• _WHAT YOU HAVE TO DO_
Can you write out, word for word, the part of the passage on Dr. Marilyn Singleton below that opens with "Whereas the left" and closes with "put it kindly?"?

• _PROVIDED PASSAGE_
One of the most uniquely qualified and prescient guests on my radio show is Dr. Marilyn Singleton. She is not only a doctor, but a lawyer too, and she is black. Accordingly, she has an incredibly deep and rich perspective on medicine, the law and race relations unlike any other. We recently had a very meaningful discussion on a column she wrote for The Conservative Pundit entitled “Eugenics, Euthanasia, Infanticide and the Lord’s Work.”
Whereas the left in America wants to continuously beat up our founding fathers and others for various sins of the past, including the institution of slavery, they have thus far given themselves a pass for the vestiges of other forms of discrimination that remain alive and well to this day. This discrimination has long been countenanced in our society under the guise of a woman’s right to choose to abort a child, especially if the child is diagnosed in-vitro as suffering from an abnormality such as a birth defect. How else to explain that we have practically “cured” Down syndrome by way of abortion, to put it kindly?

• _PROVIDED INFORMATION_
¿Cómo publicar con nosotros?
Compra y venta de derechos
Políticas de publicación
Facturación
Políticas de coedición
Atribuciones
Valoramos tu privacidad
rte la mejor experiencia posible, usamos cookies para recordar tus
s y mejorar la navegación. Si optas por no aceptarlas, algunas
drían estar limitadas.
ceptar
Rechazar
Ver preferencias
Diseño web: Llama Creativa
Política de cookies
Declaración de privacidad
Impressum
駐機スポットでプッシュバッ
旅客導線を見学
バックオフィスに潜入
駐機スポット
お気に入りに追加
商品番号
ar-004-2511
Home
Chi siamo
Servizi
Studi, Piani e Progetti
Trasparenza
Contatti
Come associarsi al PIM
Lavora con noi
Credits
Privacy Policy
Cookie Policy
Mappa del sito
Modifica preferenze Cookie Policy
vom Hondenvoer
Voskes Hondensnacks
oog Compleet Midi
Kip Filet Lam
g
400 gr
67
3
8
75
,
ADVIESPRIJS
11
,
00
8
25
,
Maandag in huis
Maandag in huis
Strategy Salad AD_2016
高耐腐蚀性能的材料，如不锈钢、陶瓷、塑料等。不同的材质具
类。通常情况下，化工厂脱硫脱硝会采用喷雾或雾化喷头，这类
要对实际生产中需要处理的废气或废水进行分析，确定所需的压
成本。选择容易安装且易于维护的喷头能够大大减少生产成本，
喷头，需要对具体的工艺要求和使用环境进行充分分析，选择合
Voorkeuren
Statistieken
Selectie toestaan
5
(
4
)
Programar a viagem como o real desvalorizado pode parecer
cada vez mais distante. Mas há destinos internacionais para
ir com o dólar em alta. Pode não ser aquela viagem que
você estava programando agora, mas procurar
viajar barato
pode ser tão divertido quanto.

• _RESULT_
Whereas the left in America wants to continuously beat up our founding fathers and others for various sins of the past, including the institution of slavery, they have thus far given themselves a pass for the vestiges of other forms of discrimination that remain alive and well to this day. This discrimination has long been countenanced in our society under the guise of a woman’s right to choose to abort a child, especially if the child is diagnosed in-vitro as suffering from an abnormality such as a birth defect. How else to explain that we have practically “cured” Down syndrome by way of abortion, to put it kindly?